The two sides of the predator control issue in Alaska have a fundamental difference of opinion on whether sound science is being used to manage wolf and bear numbers in several areas of the state.

"It is an emotional appeal," said U.S. Sportsmen's Alliance spokesman Greg R. Lawson of the Defenders campaign launched last week. "We felt it was very important for another side of the story to get out there."

Lawson said what is getting lost in the debate is how important predator control is in the proper management of game populations. He said in the areas where the program is being conducted in Alaska, moose and caribou numbers had seriously declined before the program was initiated.

"One of the primary reasons is the predation of those animals," he said.

Alaska launched the program in 2003 to respond to complaints by people living in the Bush that wolves and bears were eating too many moose and caribou, leaving them with fewer to hunt for food. The program, which has survived numerous court challenges by animal rights and conservation groups, allows private permitted citizens to shoot the wolves either from the air or in what is called land-and-shoot, depending upon the area.

In the past six years, more than 800 wolves have been killed and far fewer bears.

Some of the challenges have come from groups that maintain the program is not based on sound science but instead caters to the needs of big game hunters, many of them from out-of-state.

Lawson said the U.S. Sportsmen's Alliance can't answer that claim, but what it does know is that the program is "a rigorously regulated, scientifically based system" operating in specific, targeted areas.

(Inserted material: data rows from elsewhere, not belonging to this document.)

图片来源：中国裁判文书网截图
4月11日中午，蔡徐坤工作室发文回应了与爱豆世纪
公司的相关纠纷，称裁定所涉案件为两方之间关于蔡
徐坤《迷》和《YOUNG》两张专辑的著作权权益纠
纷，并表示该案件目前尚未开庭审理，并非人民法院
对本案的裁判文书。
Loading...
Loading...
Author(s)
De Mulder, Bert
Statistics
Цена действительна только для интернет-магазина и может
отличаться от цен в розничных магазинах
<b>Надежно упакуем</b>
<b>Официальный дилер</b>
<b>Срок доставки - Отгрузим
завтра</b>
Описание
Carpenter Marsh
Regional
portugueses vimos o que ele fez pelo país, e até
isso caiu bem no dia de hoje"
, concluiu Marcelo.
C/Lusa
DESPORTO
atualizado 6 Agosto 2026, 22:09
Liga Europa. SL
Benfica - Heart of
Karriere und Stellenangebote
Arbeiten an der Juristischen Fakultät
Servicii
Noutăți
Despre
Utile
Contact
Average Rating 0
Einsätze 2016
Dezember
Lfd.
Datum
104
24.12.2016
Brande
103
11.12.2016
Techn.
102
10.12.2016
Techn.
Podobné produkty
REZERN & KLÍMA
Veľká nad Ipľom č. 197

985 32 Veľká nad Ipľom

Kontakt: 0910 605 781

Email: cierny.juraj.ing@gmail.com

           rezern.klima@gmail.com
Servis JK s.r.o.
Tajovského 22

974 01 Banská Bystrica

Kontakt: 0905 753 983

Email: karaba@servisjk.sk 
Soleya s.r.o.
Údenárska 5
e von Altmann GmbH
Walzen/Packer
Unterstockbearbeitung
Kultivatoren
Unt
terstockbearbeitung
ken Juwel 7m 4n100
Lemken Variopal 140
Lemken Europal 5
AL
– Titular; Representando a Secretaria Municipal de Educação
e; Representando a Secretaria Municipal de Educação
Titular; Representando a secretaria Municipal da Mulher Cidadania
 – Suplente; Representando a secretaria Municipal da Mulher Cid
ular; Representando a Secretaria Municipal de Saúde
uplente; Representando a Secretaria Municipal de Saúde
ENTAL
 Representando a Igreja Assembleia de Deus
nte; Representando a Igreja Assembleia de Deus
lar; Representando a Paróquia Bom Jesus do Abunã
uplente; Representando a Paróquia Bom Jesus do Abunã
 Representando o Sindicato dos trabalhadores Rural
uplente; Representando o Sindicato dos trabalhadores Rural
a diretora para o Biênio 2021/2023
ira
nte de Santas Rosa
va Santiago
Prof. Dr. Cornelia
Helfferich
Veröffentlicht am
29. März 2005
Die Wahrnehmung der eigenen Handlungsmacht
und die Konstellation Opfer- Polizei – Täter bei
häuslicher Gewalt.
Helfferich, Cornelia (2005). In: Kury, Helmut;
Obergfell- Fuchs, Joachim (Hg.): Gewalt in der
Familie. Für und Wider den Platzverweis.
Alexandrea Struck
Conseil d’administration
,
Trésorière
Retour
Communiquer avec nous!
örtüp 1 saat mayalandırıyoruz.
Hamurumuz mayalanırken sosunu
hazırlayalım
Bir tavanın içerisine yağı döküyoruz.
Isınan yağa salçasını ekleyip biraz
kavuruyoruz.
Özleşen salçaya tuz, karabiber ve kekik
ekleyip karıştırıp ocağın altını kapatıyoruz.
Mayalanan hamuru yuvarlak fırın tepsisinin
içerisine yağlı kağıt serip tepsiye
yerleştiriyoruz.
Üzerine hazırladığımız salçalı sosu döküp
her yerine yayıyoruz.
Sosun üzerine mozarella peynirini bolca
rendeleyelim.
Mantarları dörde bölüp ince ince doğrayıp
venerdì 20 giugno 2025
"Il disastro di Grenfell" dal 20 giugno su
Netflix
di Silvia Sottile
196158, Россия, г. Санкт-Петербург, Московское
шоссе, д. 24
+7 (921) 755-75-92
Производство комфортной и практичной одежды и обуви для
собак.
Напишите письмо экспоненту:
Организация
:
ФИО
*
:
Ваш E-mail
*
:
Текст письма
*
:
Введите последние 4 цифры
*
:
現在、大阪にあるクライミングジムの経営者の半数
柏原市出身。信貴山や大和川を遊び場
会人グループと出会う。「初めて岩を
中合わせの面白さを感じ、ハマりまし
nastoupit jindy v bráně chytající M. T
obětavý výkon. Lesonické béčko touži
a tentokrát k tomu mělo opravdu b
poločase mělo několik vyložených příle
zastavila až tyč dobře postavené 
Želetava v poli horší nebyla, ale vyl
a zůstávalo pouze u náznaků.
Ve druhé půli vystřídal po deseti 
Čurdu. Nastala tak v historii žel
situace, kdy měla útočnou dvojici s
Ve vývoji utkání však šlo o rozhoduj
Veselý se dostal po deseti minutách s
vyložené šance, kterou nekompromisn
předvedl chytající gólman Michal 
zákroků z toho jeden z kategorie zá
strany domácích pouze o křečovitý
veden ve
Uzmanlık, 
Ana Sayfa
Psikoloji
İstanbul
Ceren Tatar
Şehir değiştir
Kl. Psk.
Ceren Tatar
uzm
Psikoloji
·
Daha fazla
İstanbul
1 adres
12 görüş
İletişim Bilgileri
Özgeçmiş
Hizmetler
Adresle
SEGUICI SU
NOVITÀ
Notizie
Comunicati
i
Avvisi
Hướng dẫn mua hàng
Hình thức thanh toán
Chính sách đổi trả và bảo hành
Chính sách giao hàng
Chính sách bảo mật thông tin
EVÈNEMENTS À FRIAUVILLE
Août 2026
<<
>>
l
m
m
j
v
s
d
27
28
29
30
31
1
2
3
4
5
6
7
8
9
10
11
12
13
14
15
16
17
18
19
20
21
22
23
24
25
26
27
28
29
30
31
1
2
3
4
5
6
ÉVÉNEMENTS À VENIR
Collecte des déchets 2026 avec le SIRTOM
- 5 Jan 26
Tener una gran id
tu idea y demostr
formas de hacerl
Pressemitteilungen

Palin is a strong supporter of the program instituted under her predecessor, former Gov. Frank Murkowski. She called the Defenders' campaign "reprehensible" in the way it uses her and her administration to raise money.

In the campaign, Judd appears in an Internet video in which she says, "It's time to stop Sarah Palin and stop this senseless savagery."

The video provides a link for people wishing to make donations.

Palin spokesman Bill McAllister said the governor is pleased when anyone points out the scientific underpinnings of the program.

A lot of times when people talk about the killing of wolves involving airplanes, they think it is unsportsmanlike, he said. Predator control is not a sport and that is a concept some can't grasp, "Judd being one of them," McAllister said.

"I don't know that people necessarily base their views on these issues on what celebrities say," he said.

Wade Willis, Defenders' Alaska chapter spokesman, said Palin is "anti-science," adding that her positions often rebuke the scientific community. Every leading scientific organization in the country opposes the Alaska program as it is conducted, including the state chapter of The Wildlife Society, he said.

Willis accuses the state of failing to conduct the necessary scientific research to ascertain how many moose and caribou can be reasonably sustained in the predator control areas. He said the state bases its estimates on twinning rates - moose that give birth to two calves - to evaluate the health of the population. Then, it drives the harvestable numbers to the maximum, he said.

"What you got is crisis management which is so nonscientific," he said.

Bruce Bartley, a spokesman for the Alaska Department of Fish and Game, defended the program, pointing out that the same arguments have been made unsuccessfully before.